The critically acclaimed sequel to the much beloved BBC series, Upstairs Downstairs, which ran in three parts on PBS is now available on DVD in a two-disc set including an exclusive DVD feature: “Upstairs Downstairs – Behind Closed Doors.” Set in 1936, a year which saw three kings on the British throne, the series introduces a new family, the Hollands, to 165 Eaton Place. Rose Buck played by Jean Marsh one of the originators of the show, the only holdover from the original Downstairs staff, is working as an employment agent and she is hired to help the Hollands hire a new staff of servants. The first episode introduces all the new characters and begins to delineate the tensions and themes that are going to occupy the drama.
A good deal of attention is devoted to the historical context of the period. Lord Holland is a diplomat returning to an England in some turmoil after a tour of foreign duty. The king is dying and his successor is involved in an affair with a notorious woman. The economy is still in bad shape from the depression, and Fascist sympathizers are making headway with the people. German diplomats are looking for support among the upper classes. Series writer, Heidi Thomas seems to place a much greater emphasis on the historical background than I remember in the original series. There is, for example, an actual recreation of the Cable St. riots when the Fascist leader, Sir Oswald Mosley tried to take his Black Shirts on a march through London. There is a sub-plot concerning a Jewish refugee who becomes a maid in the second episode. Wallace Simpson and Joachim von Ribbentrop both make appearances in the series. Upstairs and downstairs characters become involved with the Fascists. Indications of the social changes in Britain are also emphasized in an abortive romance between Lady Agnes’s sister and the chauffer.

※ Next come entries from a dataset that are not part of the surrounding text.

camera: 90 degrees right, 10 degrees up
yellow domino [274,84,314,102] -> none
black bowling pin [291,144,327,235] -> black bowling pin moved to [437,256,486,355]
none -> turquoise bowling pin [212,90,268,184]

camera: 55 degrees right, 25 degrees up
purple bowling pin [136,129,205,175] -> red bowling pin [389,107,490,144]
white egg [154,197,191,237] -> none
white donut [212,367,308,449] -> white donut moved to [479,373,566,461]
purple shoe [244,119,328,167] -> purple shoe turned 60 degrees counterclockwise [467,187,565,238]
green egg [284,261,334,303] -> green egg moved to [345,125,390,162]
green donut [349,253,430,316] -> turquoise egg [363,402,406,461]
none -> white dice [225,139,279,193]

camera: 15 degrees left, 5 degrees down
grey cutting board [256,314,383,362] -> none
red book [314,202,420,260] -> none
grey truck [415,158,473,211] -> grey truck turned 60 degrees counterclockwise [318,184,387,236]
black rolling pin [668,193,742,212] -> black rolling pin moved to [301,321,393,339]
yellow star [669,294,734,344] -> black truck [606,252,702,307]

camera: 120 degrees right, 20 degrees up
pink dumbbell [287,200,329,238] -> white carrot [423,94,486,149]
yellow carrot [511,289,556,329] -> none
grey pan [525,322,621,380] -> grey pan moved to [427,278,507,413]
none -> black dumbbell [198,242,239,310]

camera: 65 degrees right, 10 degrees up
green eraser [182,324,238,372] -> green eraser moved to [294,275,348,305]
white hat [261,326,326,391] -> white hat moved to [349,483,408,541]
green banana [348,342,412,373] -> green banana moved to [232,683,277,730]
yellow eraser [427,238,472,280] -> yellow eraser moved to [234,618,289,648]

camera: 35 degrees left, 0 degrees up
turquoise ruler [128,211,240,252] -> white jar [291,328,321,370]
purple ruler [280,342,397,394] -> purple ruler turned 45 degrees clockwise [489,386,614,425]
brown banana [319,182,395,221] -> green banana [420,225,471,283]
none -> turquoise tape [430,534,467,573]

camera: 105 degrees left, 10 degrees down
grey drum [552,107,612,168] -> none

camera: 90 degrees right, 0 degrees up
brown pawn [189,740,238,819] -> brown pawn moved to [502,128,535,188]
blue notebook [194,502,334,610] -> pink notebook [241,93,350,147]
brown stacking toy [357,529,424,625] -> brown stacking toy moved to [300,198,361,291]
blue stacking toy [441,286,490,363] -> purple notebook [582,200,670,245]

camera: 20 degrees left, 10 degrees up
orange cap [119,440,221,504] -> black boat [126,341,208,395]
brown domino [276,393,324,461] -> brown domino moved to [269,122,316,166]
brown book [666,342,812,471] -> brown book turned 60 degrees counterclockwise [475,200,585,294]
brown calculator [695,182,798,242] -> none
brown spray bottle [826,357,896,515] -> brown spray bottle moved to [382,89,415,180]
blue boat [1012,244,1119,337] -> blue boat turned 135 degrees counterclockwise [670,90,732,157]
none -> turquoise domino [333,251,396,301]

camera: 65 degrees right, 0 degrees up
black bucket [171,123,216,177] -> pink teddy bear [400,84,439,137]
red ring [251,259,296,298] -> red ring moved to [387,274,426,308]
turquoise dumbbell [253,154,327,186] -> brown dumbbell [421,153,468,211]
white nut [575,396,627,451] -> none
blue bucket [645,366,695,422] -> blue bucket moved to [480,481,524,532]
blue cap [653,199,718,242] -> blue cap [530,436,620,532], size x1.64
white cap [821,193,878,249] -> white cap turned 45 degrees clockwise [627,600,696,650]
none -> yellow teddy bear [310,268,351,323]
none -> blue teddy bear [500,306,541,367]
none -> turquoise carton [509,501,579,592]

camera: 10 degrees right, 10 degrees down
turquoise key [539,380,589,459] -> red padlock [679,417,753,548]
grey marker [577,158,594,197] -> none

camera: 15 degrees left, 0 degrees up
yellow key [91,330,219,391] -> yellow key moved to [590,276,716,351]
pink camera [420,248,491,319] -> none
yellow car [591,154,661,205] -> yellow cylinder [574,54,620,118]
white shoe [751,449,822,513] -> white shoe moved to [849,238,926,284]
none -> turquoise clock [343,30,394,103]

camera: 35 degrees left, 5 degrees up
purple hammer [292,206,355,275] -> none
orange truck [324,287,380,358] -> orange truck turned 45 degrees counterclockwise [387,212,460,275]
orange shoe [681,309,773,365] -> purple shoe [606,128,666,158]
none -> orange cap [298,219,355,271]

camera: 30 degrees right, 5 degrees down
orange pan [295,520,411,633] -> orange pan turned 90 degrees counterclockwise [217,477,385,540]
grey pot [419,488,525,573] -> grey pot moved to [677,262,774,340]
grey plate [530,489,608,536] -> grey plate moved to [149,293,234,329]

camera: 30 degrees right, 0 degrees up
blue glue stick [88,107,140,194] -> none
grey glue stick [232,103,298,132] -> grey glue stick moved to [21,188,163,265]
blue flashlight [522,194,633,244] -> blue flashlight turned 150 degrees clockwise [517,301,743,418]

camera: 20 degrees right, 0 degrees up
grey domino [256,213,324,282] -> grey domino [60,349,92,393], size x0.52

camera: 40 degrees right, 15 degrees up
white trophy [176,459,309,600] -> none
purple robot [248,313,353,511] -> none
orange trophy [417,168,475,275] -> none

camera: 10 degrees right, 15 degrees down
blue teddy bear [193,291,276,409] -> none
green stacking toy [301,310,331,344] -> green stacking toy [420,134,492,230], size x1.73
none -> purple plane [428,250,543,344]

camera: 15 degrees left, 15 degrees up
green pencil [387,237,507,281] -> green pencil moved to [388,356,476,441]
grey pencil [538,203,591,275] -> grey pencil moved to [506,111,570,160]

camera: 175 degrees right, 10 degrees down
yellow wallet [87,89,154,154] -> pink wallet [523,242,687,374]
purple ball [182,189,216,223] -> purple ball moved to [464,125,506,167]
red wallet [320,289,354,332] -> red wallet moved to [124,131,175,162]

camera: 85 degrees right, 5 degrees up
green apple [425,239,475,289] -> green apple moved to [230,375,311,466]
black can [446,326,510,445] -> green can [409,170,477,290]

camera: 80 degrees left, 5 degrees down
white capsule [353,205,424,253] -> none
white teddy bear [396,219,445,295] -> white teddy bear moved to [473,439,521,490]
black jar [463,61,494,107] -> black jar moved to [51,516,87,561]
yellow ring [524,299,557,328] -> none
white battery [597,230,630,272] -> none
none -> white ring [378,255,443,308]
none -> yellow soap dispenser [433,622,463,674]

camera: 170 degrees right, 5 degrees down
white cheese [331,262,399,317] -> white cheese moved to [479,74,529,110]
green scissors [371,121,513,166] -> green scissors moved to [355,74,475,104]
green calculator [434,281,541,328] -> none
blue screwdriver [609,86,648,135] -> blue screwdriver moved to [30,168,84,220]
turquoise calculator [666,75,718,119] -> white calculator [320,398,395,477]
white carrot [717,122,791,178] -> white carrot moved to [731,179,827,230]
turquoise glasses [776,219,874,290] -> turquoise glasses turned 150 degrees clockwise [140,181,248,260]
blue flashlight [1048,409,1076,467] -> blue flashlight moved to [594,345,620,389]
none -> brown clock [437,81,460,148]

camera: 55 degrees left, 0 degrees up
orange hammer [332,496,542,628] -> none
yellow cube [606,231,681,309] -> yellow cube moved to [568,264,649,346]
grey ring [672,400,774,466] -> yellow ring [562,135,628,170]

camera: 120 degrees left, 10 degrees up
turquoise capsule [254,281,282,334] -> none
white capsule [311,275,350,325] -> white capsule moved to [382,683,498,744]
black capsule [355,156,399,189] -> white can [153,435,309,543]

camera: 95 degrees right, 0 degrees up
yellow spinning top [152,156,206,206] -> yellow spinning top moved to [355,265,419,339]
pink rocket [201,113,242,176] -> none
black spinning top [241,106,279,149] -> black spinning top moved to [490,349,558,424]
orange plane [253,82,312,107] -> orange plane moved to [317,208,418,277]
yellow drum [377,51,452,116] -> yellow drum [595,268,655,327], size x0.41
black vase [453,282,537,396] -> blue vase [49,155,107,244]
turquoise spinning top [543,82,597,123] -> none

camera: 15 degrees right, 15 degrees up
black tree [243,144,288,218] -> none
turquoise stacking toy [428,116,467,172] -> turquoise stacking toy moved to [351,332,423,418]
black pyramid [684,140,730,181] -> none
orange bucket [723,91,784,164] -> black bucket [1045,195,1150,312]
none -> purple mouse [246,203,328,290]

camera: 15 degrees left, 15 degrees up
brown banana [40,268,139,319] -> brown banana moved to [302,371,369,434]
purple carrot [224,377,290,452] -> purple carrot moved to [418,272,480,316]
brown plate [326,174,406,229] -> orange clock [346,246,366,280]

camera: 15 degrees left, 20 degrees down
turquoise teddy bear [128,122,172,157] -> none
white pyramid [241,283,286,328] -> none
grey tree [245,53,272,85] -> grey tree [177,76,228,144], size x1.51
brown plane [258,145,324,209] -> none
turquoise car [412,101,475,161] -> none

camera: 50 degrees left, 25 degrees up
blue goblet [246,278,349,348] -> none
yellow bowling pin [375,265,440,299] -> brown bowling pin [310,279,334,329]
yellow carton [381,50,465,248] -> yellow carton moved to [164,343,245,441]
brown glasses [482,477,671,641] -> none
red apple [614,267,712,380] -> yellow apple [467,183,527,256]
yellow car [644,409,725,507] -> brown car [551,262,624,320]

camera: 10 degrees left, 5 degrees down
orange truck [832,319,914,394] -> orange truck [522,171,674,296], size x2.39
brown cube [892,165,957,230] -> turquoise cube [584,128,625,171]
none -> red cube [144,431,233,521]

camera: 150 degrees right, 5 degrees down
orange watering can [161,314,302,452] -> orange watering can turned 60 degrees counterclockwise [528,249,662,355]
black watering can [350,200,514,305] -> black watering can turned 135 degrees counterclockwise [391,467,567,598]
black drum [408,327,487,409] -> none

The “Behind the Scenes” feature explains the care that was taken in creating a historically accurate mise en scene. It is not only the costumes where Keeley Hawes who plays Lady Agnes explains that she was even wearing period underwear, but everything about the setting as well. The pantry was stocked with actual spices and preserves. The servant’s hall was given all the appropriate accoutrements. Food cooked and served at dinner parties was thoroughly researched before it was prepared for the set. The house itself had the effect of physically informing the performances according to Adrian Scarborough who plays Pritchard, the butler. One can’t help stiffening one’s back and raising one’s nose, he says. Indeed, in many respects the house becomes a featured character itself, beginning as what they call a “ghost house” shrouded in drop cloths and cob webs only to reemerge in magnificent splendor.
Performances are spot on. Eileen Atkins, the other of the series originators, is a commanding elder used to taking charge and not about to take a back seat to her daughter-in-law. Keeley Hawes is effectively torn between her inexperience and her desire to assert herself, while Ed Stoppard has his diplomatic skills tested as he maneuvers between the two. Claire Foy plays the rebellious Lady Persie with the passionate self righteousness of youth.
The downstairs cast is equally fine. Anne Reid as Mrs. Thackeray, the cook, is not quite the martinet in the kitchen, but still quite jealous of her position. Her joyousness at having her photo taken by the famed photographer, Cecil Beaton is classic. If at first Adrian Scarborough’s Pritchard doesn’t seem to have the same authority that Mr. Hudson had in the original, by the time he gets to the third episode there is no question of his stature. Harry Spargo is the chauffer who can’t quite bring himself to break away from the traditional social values when all is said and done. Art Malik plays Lady Maud’s private secretary and adds an exotic note to the cast. The young maid is played with youthful exuberance by Ellie Kendrick, and together with Nico Mirallegro as a youthful footman in training, they make a fetching pair. Of course, it is Jean Marsh, her face lined with her years as an actress mirroring her years in service to the Bellamys that hold everything together. It is only fitting that the series end with her gazing out from the window of her beloved home.
Upstairs Downstairs from the seventies has become a classic. The 2011 version has much to live up to; it would be very easy to disappoint. But series lovers can rest easy, the sequel does the series proud. We can only hope that there will be more to come.